Second, the gospel is 'concerning His Son Jesus Christ our Lord" (1:3). That is a definition which may sound like the ABCs, but a great part of Christendom seems uninformed that the gospel is 'concerning God's Son"; and men are preaching today almost anything, calling it the gospel. The true gospel, God's gospel, is the gospel that has to do with Jesus. Anything not centered in Him is not the gospel of God.
The Son of God
He is the keystone of the arch, so to speak. Of Him, four things are affirmed: 1. His name, 2. His humanity, 3. His deity, and 4. His authority to dispense offices.
First, He is named: "God's Son, Jesus Christ, our Lord." The way He is named is worthy of your attention. Those four names and titles are rich and suggestive of meaning! "Son" defines His unique relationship to the Father. "Jesus" speaks of His humanity; He is the man Jesus. "Christ" speaks of His Messianic office; He is the Anointed One. "Lord" speaks of His exalted position and person; He is the Lord Jehovah.
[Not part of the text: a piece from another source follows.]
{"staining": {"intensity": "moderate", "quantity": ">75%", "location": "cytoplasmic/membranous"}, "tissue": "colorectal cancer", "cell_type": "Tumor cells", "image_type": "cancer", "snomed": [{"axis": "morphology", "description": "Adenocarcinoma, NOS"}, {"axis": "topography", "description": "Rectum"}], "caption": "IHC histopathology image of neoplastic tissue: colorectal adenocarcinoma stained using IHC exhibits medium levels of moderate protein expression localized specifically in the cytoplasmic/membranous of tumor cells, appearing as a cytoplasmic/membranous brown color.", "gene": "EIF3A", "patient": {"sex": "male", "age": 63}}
Not only are the words themselves suggestive, but the very order in which they occur is significant. He is first the Son of God, and as the Son of God he existed from all eternity. In the fullness of time, the eternal Son of God humbled Himself to be born of a virgin, and then the angelic announcement was "His name shall be called Jesus." And then Jesus lived for thirty years on the earth. He finally came to the day when He went down to the Jordan and was baptized; and the Spirit of God anointed Him, which is what "Christ" means. Then He began His Messianic ministry. First the disciples confessed Him to be the Christ of God. Christ offered Himself as the Messiah, but the Anointed One to Israel was rejected. "He humbled Himself, and became obedient even unto death, yea and gave unto him a name which is above every name: that in the name of Jesus ... every tongue should confess that Jesus Christ is Lord' (Phil. 2:8-11). His name, as given by Paul, encompasses these four things: the Son of God from all eternity; then the man Jesus; then entering into the office of the Christ; and finally confession that He is God. "God's Son. Jesus Christ our Lord."
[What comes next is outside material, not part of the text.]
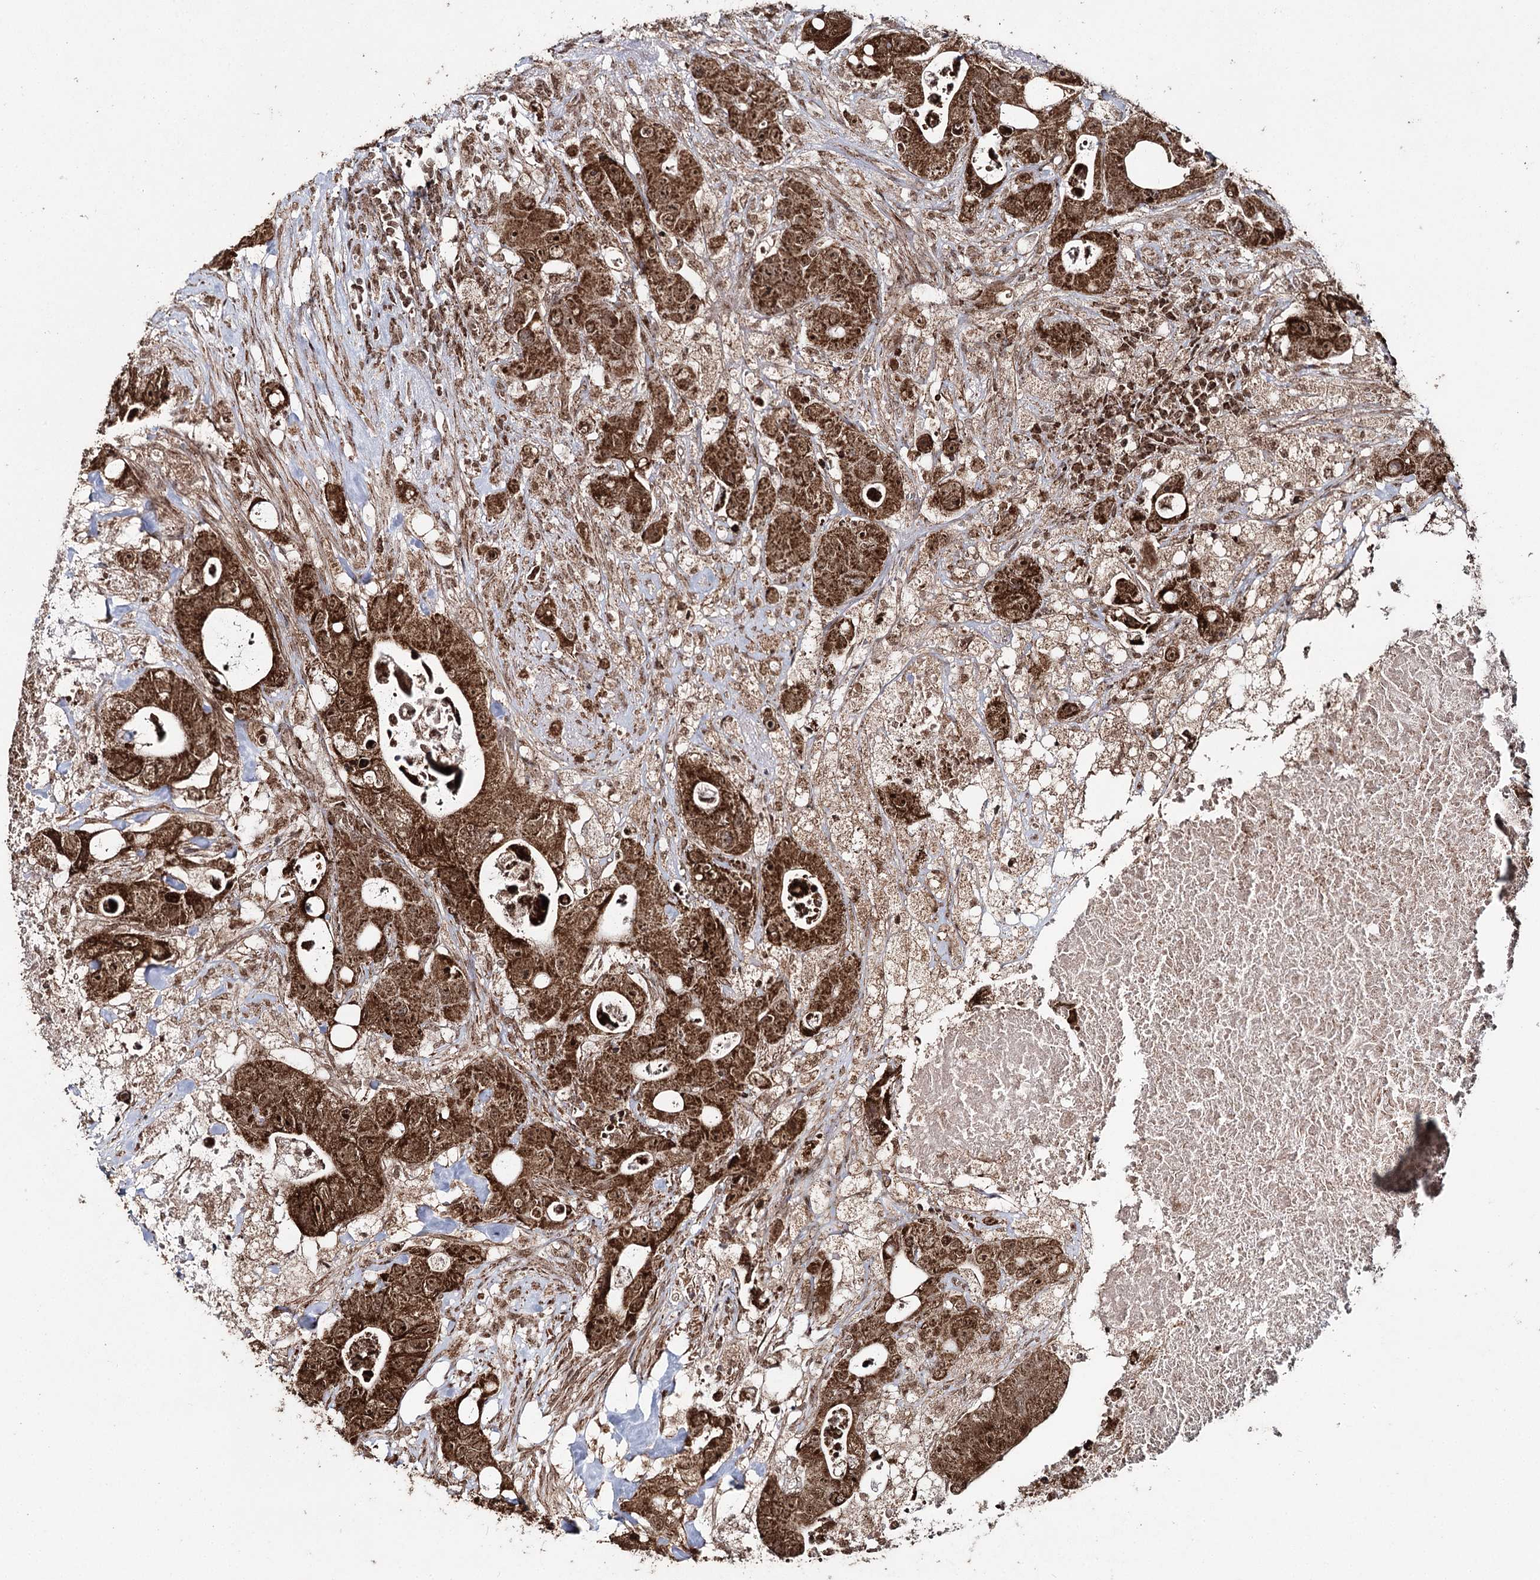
{"staining": {"intensity": "strong", "quantity": ">75%", "location": "cytoplasmic/membranous,nuclear"}, "tissue": "colorectal cancer", "cell_type": "Tumor cells", "image_type": "cancer", "snomed": [{"axis": "morphology", "description": "Adenocarcinoma, NOS"}, {"axis": "topography", "description": "Colon"}], "caption": "Tumor cells show high levels of strong cytoplasmic/membranous and nuclear positivity in approximately >75% of cells in colorectal cancer.", "gene": "PDHX", "patient": {"sex": "female", "age": 46}}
He is fully human: "Which was made of the seed of David according to the flesh." This is a marvelously accurate statement of His humanity. The ordinary word for "born" is not used. He does not say, "He was born of the seed of David," but "He was made." Paul repeats this word usage in another letter, "But when the fullness of the time was come, God sent forth His Son, made of a woman, made under the law" (Galatians 4:4). John used the same expression, "made flesh" (John 1:14). Not "born flesh" but "made flesh." Ordinary men are born flesh, but the eternal Son of God was made flesh. This is Paul's testimony to the virgin birth. It was the creative act of God that made Him flesh. God in some way took the eternal Spirit of His Son, joined it in the seed of the woman in the womb of the virgin, and out of that He brought the man Jesus.